(Pose estimation data)

[Start of section]

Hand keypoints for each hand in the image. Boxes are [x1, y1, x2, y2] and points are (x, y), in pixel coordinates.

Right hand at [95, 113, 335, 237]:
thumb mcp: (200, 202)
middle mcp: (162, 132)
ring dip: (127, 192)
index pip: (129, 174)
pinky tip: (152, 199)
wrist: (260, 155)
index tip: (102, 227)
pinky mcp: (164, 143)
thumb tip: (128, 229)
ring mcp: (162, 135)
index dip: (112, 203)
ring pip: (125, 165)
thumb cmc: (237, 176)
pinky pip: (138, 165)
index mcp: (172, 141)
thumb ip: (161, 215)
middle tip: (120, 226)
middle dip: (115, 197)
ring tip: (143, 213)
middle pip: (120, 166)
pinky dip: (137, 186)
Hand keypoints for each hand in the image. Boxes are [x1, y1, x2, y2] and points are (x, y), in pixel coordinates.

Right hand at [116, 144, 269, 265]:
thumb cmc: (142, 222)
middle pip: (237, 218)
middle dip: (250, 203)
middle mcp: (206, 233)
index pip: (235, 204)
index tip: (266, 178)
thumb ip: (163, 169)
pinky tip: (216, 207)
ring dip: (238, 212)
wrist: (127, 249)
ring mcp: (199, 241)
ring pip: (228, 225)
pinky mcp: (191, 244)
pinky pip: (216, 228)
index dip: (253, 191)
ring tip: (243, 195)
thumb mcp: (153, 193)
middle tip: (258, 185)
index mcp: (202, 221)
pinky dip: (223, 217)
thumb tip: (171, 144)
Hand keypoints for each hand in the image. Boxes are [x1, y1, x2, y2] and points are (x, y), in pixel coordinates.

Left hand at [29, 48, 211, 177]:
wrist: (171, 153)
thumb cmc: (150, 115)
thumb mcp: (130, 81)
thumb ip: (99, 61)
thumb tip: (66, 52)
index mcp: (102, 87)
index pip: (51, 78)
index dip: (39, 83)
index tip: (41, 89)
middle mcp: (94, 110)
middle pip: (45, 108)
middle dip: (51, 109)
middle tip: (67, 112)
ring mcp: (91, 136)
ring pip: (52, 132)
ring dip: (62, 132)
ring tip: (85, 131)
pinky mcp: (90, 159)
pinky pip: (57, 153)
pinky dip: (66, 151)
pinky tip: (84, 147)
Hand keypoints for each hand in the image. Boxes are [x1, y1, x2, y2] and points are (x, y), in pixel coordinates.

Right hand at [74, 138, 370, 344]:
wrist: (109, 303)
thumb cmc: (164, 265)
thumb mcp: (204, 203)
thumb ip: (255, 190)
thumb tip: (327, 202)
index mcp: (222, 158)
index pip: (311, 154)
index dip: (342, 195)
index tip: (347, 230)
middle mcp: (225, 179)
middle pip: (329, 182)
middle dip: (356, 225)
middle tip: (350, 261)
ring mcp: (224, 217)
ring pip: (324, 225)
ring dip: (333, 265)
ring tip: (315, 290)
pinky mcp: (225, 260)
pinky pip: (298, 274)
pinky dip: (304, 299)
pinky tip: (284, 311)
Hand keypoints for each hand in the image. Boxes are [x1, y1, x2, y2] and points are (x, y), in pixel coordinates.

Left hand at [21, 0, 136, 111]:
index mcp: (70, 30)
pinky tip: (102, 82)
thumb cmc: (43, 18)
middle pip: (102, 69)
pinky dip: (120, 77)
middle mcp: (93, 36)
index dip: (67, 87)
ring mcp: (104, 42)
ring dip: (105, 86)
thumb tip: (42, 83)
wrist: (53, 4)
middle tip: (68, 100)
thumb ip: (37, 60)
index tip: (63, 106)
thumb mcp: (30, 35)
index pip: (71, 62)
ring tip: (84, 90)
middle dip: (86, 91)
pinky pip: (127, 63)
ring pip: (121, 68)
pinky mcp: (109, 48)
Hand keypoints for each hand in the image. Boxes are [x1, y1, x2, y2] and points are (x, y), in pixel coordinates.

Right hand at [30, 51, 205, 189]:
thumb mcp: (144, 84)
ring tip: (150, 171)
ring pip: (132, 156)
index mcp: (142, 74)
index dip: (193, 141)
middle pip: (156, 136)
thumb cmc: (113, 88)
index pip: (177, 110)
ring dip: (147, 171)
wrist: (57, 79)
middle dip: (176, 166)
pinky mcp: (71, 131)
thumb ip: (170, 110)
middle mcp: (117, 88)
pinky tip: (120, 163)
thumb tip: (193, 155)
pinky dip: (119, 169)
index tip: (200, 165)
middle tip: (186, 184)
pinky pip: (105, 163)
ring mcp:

[End of section]

Each line above where the word "Right" occurs should be returned in full.

Right hand at [95, 113, 335, 237]:
Right hand at [116, 144, 269, 265]:
Right hand at [74, 138, 370, 344]:
Right hand at [30, 51, 205, 189]:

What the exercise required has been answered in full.